Лидия приглянулась первому помощнику еще в начале плавания, и сейчас все складывалось как нельзя лучше.
Когда Питер привел Лидию в рулевую рубку, Калеб громко простонал. Он устал от этих женщин!
– Только самое главное. Что она натворила?
Питер подавил усмешку; глаза его весело поблескивали, наблюдая за явным дискомфортом капитана.
– Она сказала, что хочет спрыгнуть за борт. Потом заявила, что ненавидит своего мужа и отказывается идти в трюм. Она говорит, что, если мы вернем ее назад, она найдет способ сбежать. А еще она сказала, что лучше умрет, чем вернется. Тебе решать, капитан, – с хитрой улыбкой подвел итог Питер и, развернувшись на каблуках, вышел из рубки.
– Миссис Стоунхам, кораблем управлять нелегко, – устало начал Калеб, – требуется полное внимание, чтобы вести его строго по курсу. У меня совсем нет времени, чтобы улаживать семейные ссоры. В чем бы ни заключалась ваши проблема, вы должны решить ее со своим мужем. Наверху больше нет ни одной каюты для женщины. Я приказываю вам возвращаться к мужу.
– Кажется, вы тоже собираетесь объяснить мне, что являетесь посланником Господа? Так вот, я больше не намерена выслушивать никаких посланников. Я сыта по горло! Я сделаю так, как сказала: лучше умру, чем вернусь к нему. Никакой он не посланник Божий, он – сам дьявол. Он несет зло. Знали бы вы, какие ужасные вещи Баском заставляет проделывать меня и других! Он пытался заставить Рэн повиноваться, но у него ничего не вышло. Вы не можете отослать меня назад. Я не пойду, – твердо заявила Лидия, усаживаясь на круглый стул рядом с Калебом.
Чертова баба! И что теперь делать?
– Я капитан этого судна, и вы обязаны мне подчиниться, – нахмурившись, произнес Калеб.
– Ваша сестра вселила в меня мужество и волю к сопротивлению. Что же вы тогда за мужчина, раз настаиваете, чтобы я вернулась в трюм, где он снова будет заставлять меня проделывать эти гадости?

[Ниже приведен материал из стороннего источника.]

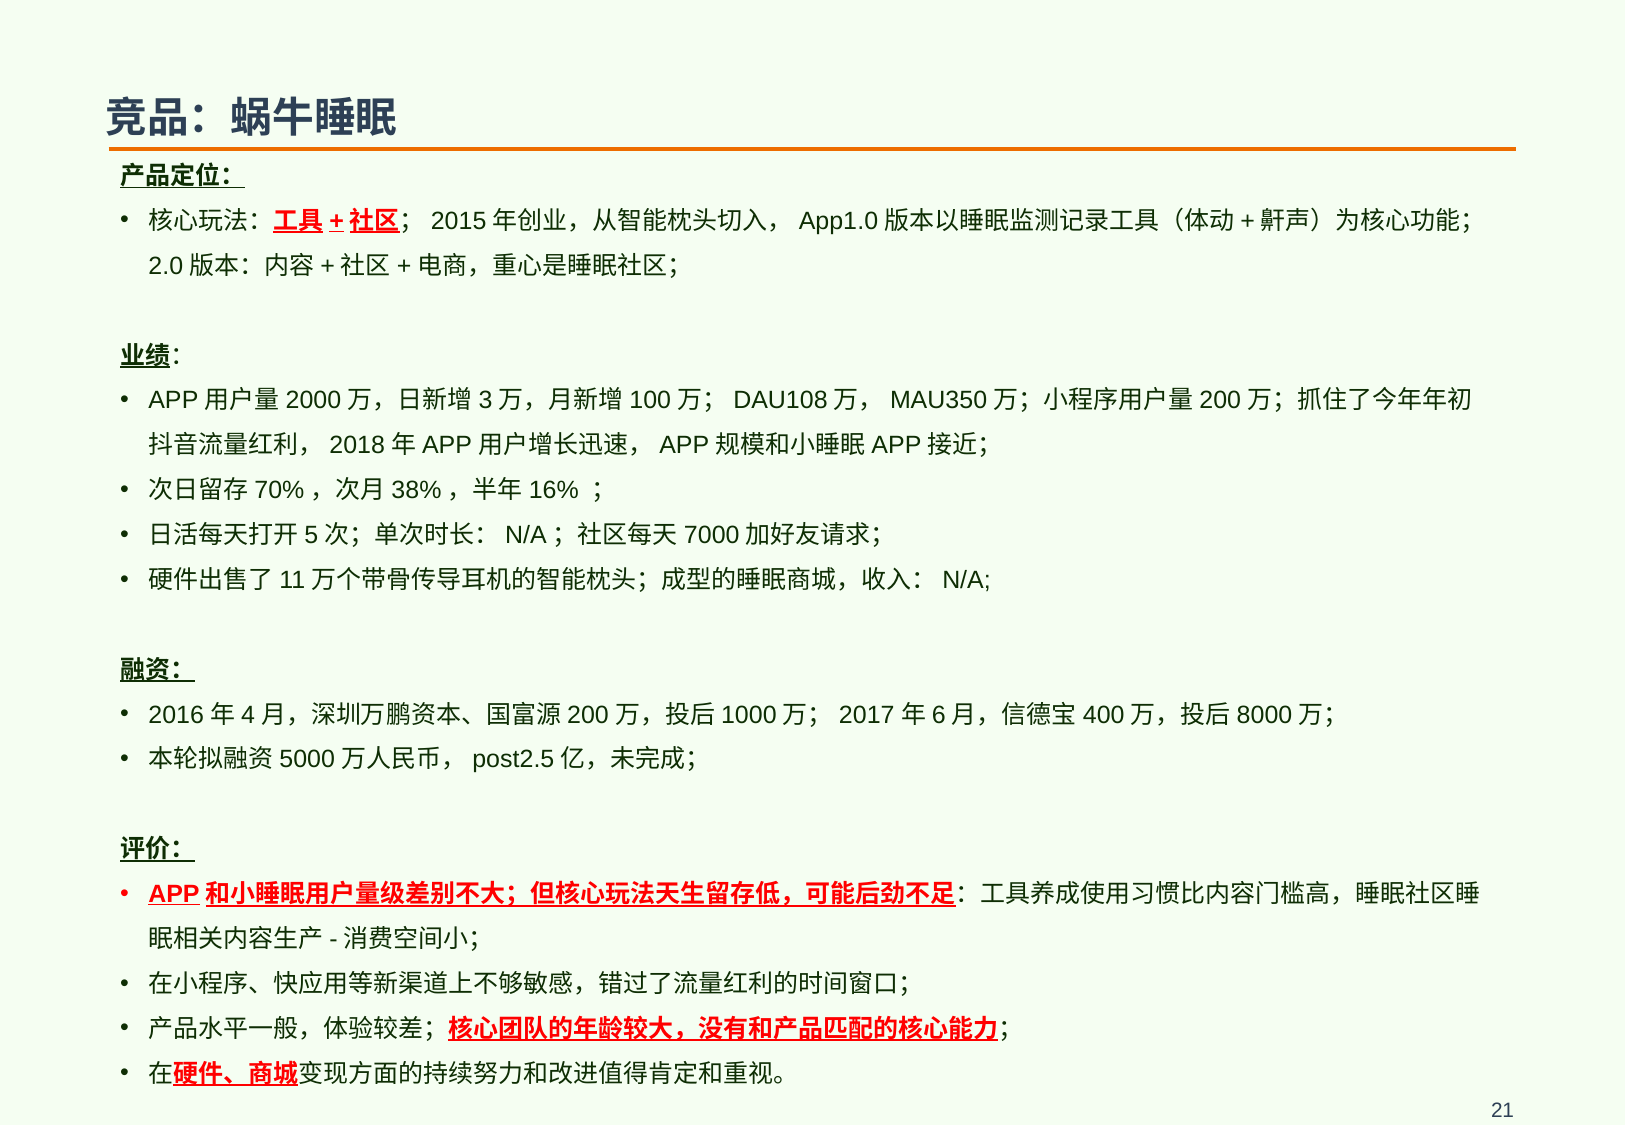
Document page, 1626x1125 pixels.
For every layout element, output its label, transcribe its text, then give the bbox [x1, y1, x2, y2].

text_box 产品定位： 核心玩法：工具+社区；2015年创业，从智能枕头切入，App1.0版本以睡眠监测记录工具（体动+鼾声）为核心功能；2.0版本：内容+社区+电商，重心是睡眠社区； 业绩： APP用户量2000万，日新增3万，月新增100万；DAU108万，MAU350万；小程序用户量200万；抓住了今年年初抖音流量红利，2018年APP用户增长迅速，APP规模和小睡眠APP接近； 次日留存70%，次月38%，半年16% ； 日活每天打开5次；单次时长：N/A；社区每天7000加好友请求； 硬件出售了11万个带骨传导耳机的智能枕头；成型的睡眠商城，收入：N/A; 融资： 2016年4月，深圳万鹏资本、国富源200万，投后1000万；2017年6月，信德宝400万，投后8000万； 本轮拟融资5000万人民币，post2.5亿，未完成； 评价： APP和小睡眠用户量级差别不大；但核心玩法天生留存低，可能后劲不足：工具养成使用习惯比内容门槛高，睡眠社区睡眠相关内容生产-消费空间小； 在小程序、快应用等新渠道上不够敏感，错过了流量红利的时间窗口； 产品水平一般，体验较差；核心团队的年龄较大，没有和产品匹配的核心能力； 在硬件、商城变现方面的持续努力和改进值得肯定和重视。 [105, 137, 1500, 1125]
title 竞品：蜗牛睡眠 [105, 46, 1513, 149]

– Дорогая леди, в жизни случаются вещи и похуже, чем молитвы о прощении.
– Я не совершила ничего такого, за что надо просить Бога о прощении! – взвизгнула Лидия. – Но речь о другом!

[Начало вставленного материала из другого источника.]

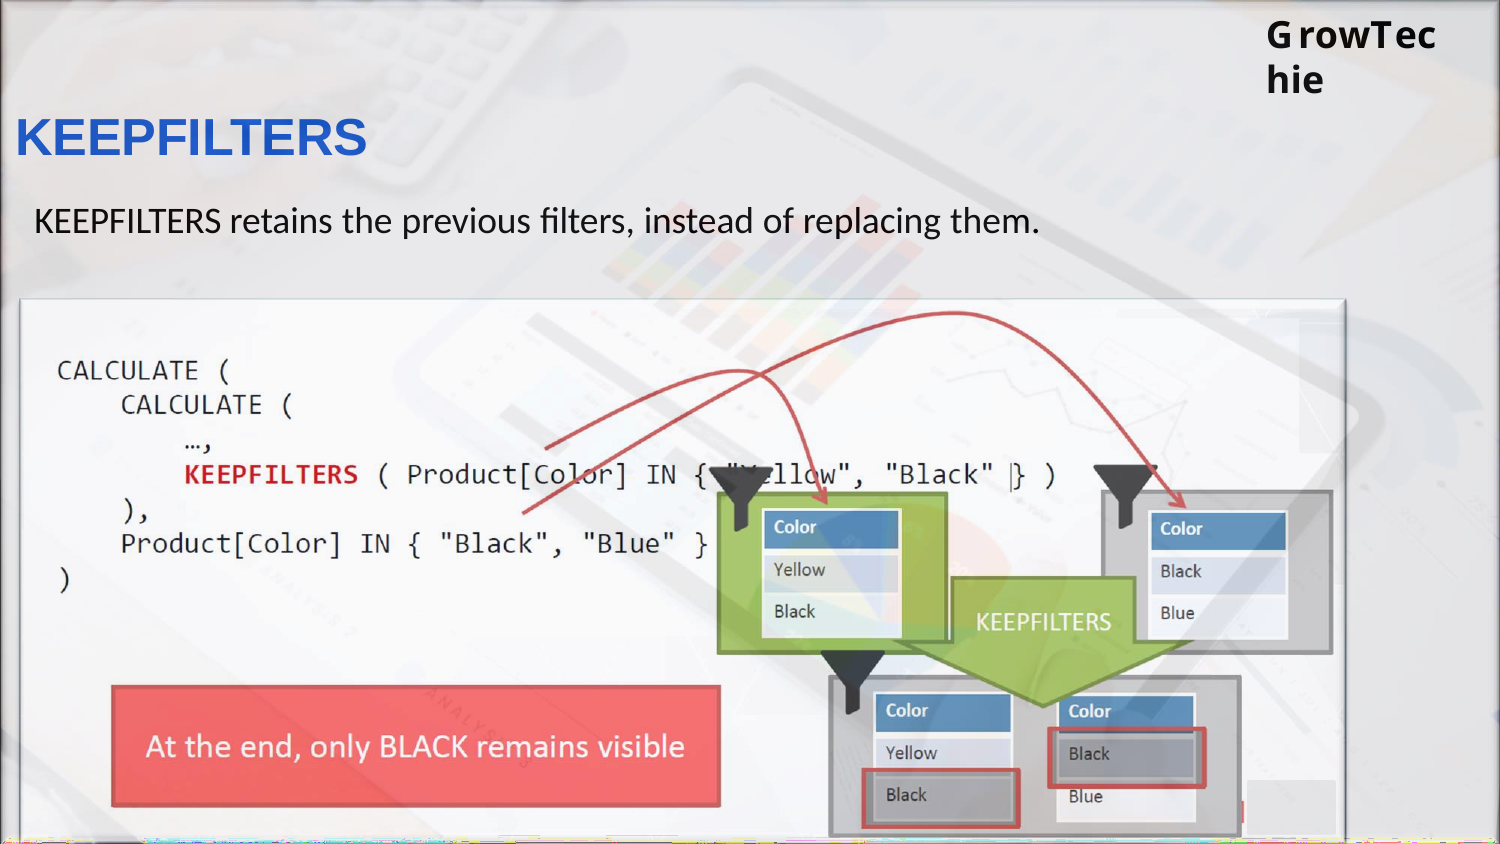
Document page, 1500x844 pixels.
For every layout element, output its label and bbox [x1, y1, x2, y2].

text_box [0, 0, 1500, 844]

«Боже милостивый, я ли это? – в ужасе подумала Лидия. – Откуда взялась храбрость заявить, что я прыгну за борт? Я же не умею плавать и камнем пойду на дно!» Опомнившись, Лидия закрыла рот и застонала про себя. Кто обвинит капитана, если он решит, что она такая же чокнутая, как и ее муж?
Калебу не хотелось ни о чем расспрашивать, но ради приличия он все-таки задал вопрос:
– Так какие же вещи он заставляет проделывать вас, миссис Стоунхам?
Переборов стыд, Лидия мужественно открыла капитану, каким унижениям подвергал ее Баском, закончив рассказ словами:
– Я не шучу, капитан, и брошусь за борт, если вы попытаетесь вернуть меня обратно.
«Обри, негодяй, где ты шляешься, когда так нужен мне?» – про себя заругался Калеб. Он принял близко к сердцу положение, в котором оказалась эта женщина. Он не мог отослать ее в трюм. Какой мужчина в здравом уме может подвергать женщину таким унижениям? Только Баском Стоунхам!
Калеб пронзительно свистнул – и в рубку влетел Питер.
– Отведи миссис Стоунхам в мою каюту и организуй для нее постель. Женщины будут по очереди спать на койках. Меня не волнует, как ты это устроишь, просто сделай.
– Слушаюсь, капитан! – усмехнулся Питер, почтительно провожая Лидию из рубки.
«Тот, кто сказал, что мужчины нуждаются в женщинах, явно не встречался с женщинами на моем корабле», – раздраженно подумал Калеб.